You will notice a few additional columns. The unlabelled column between ORB and TRB is DRB, which is TRB - ORB. The last unlabelled column is the ORB ratio (I did not label it because I didn't want it to be confused with OR%, which is one of the Four Factors of Efficiency). ORB Ratio is the percentage of a player's ORBs to their TRBs (or ORB / TRB). The unlabelled column to the right of the player is the player's taxonomical identity, so let me explain the notation.
- WF (Wing Forward): 3PR > 0.125 and BLK <= 0.7. A perimeter-oriented forward who has the size to score inside but also the shooting range to play on the perimeter allowing a bigger guard to take a smaller defender into the post.

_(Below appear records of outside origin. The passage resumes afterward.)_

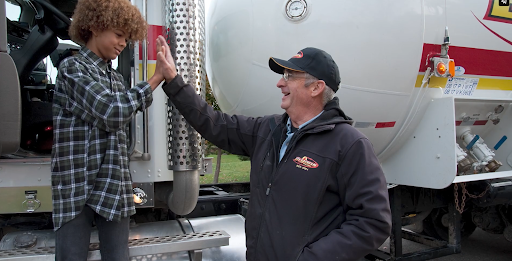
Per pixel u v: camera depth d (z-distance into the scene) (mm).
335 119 1559
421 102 2852
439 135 2811
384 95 2701
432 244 3566
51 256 1810
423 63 2725
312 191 1470
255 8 2709
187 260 2014
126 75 2342
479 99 3111
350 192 1445
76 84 1474
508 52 3221
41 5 2297
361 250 1385
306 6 2555
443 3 2795
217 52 2988
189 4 2018
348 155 1463
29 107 2523
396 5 2594
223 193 3781
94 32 1567
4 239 2035
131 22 1589
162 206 2604
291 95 1646
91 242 1970
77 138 1544
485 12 2996
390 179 3219
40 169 2025
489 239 5215
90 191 1547
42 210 2031
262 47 2670
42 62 2688
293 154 1543
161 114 2213
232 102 3049
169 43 2027
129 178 1720
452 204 3486
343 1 2549
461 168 3168
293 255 1448
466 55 2980
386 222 1394
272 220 1514
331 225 1521
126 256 1711
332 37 2541
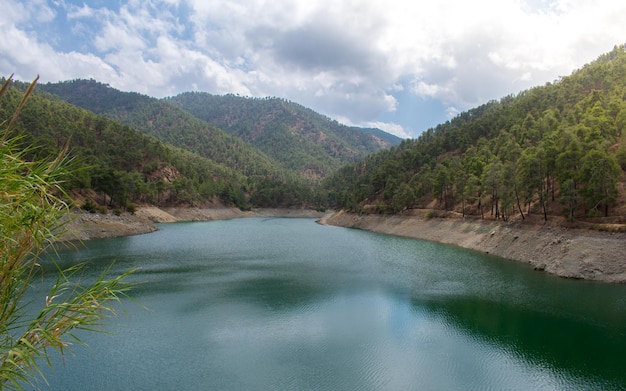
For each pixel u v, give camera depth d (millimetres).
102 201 112938
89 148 144625
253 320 35344
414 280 51469
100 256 64062
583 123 85000
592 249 55188
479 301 41875
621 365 27766
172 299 41094
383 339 31562
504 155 103375
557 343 31234
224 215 188500
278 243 90125
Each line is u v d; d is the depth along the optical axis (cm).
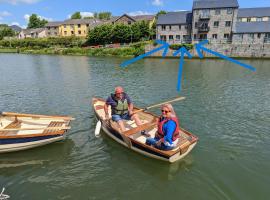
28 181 516
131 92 1366
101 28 5475
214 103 1120
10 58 3991
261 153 635
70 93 1327
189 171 555
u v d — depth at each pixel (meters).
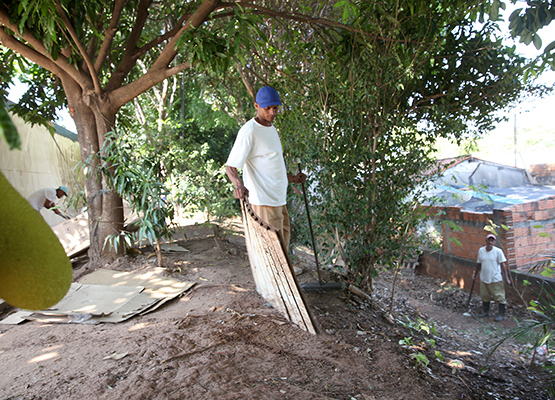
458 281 9.66
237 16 4.41
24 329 3.92
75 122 5.78
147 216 5.18
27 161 9.09
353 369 3.09
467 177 13.91
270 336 3.44
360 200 4.90
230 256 6.23
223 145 16.89
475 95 5.68
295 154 5.34
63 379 2.69
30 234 0.31
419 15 4.91
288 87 5.66
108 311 4.11
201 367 2.77
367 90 4.93
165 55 5.54
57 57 5.07
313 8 7.17
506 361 4.75
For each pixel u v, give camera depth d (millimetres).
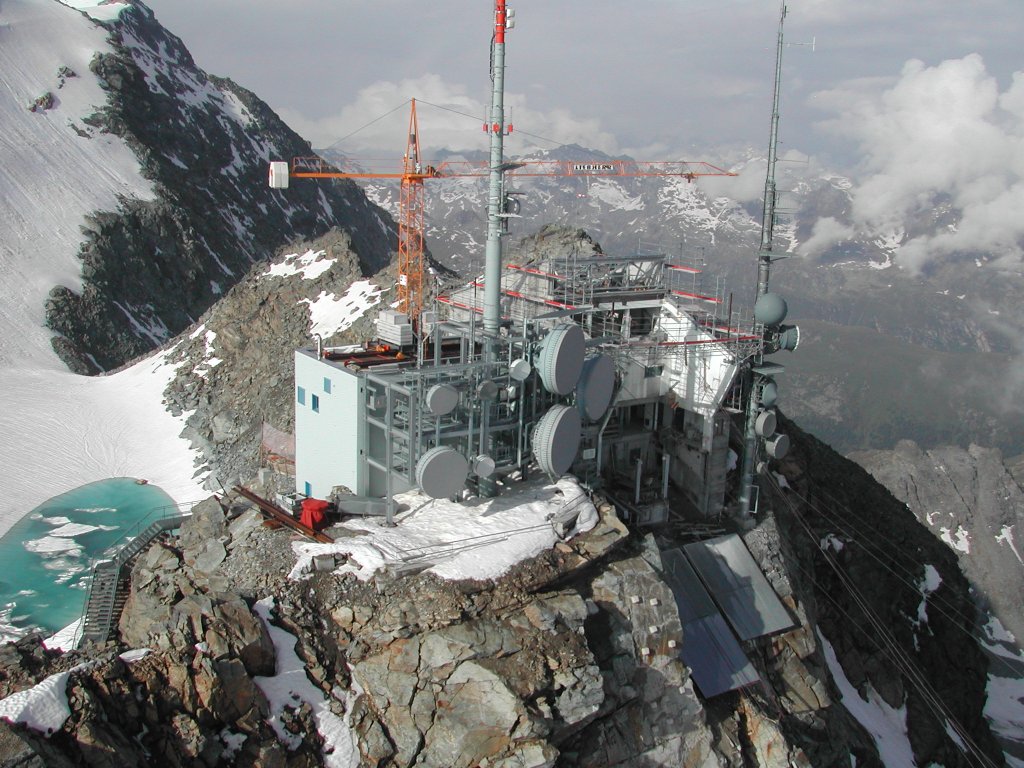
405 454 40594
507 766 29859
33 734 25062
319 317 94625
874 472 181750
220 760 28516
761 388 51562
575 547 38438
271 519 38844
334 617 34219
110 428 88688
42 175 168375
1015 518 169750
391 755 30984
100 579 39031
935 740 56594
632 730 35938
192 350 100250
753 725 40844
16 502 70000
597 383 44844
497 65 42594
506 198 43219
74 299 138750
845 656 57094
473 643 31953
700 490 51938
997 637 124125
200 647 30141
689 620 43594
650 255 56969
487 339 42469
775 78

- CF (Combo Forward): 3PR > 0.125 and BLK >= 1.4. A forward that can play inside and outside on both offense and defense.
- Of the 42 players under consideration, only eight have a 3PR that is 0.138 or higher. Of the eight players with a 3PR > 0.125, half have BLKs <= 0.7bpg and half have BLKs >= 1.4bpg. With this wide of a margin between the two, there is no need to over-analyze the data when the parameters kind of set themselves. I chose 0.125 for convenience since it is exactly 1 3PA out of 8 FGA. The next closest data value to the minimum parameter is 0.079, which is about 1 3PA out of 12 FGA.
- Looking at the other metrics, the taxonomy seems to fit. The 2P% of WFs is almost .100 higher than CFs, which leads me to believe their 3PR drag bigger/slower defenders out to the perimeter and score 2-pointers off the dribble rather than back-to-the-basket post-play. Likewise, the ORB of WFs are approximately 1.0 less than CFs, which leads me to believe that they spend more time on the perimeter than CFs, placing them further away from potential ORBs.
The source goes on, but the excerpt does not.